After a decade in the background, the 9/11 attacks brought back the hardline approach in the form of the Bush doctrine of unilateralism, pre-emption and regime change in a world divided between good and evil. And as the backlash against the Iran deal and the recent Republican presidential primary debates have demonstrated, the mind-set that began at Yalta has left a lasting imprint on Republican foreign-policy thinking.

Iran may be a radical and deeply anti-Western regime that has sponsored brutal militias across the Middle East. But in the face of such foes, American interests have in the past been advanced best through diplomacy, not isolation.

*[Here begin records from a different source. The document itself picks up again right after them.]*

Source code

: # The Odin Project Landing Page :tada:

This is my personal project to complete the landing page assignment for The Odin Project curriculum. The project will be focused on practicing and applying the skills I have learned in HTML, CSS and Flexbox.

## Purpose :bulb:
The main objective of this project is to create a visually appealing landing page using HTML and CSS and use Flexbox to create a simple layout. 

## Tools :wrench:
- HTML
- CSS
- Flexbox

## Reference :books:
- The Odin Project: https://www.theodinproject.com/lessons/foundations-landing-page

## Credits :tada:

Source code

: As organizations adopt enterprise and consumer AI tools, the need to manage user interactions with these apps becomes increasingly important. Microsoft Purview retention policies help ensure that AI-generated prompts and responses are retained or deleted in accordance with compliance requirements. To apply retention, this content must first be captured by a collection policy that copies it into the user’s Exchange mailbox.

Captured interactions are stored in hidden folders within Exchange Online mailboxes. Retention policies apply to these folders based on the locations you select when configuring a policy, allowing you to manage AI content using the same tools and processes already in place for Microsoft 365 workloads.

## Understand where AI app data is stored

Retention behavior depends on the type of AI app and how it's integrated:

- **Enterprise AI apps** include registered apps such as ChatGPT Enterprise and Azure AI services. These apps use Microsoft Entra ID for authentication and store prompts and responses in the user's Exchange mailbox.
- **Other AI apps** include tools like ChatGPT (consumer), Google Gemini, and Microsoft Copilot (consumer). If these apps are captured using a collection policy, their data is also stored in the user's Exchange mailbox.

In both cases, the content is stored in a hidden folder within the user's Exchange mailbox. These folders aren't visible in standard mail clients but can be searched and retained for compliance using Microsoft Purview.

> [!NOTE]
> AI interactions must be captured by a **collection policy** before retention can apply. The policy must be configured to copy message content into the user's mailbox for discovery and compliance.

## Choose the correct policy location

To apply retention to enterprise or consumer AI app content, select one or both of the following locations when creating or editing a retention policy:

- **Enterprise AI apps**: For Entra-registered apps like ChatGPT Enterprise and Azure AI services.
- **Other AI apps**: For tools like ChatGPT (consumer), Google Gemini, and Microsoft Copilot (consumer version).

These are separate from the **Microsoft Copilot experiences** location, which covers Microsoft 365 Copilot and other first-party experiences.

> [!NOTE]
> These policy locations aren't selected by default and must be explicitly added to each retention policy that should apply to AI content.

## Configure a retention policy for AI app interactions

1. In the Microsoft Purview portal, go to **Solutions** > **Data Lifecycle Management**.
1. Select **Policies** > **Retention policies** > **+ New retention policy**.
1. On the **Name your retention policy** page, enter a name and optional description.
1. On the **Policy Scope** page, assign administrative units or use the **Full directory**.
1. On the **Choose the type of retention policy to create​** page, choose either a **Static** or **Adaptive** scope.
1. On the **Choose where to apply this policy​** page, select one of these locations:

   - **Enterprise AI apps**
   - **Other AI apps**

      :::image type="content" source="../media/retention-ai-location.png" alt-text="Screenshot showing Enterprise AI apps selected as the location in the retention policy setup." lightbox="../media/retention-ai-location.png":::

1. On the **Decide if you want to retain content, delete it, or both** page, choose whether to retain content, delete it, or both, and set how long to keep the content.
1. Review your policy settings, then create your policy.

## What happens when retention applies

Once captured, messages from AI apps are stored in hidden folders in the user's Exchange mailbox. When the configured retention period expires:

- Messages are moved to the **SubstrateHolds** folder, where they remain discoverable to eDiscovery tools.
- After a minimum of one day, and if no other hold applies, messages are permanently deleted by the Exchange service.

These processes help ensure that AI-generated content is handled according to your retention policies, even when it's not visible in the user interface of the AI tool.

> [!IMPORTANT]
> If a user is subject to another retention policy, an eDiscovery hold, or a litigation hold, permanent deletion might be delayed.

In hurling brickbats at the president, the modern-day inheritors of the hardline tradition — from the Republican leadership to Democratic Senator Chuck Schumer — are simply reminding Americans of earlier episodes of right-wing rejectionism. Today, those past backlashes against important diplomatic overtures appear discredited and foolish

Dr Nicole Hemmer and Tom Switzer are research associates at the United States Studies Centre at the University of Sydney.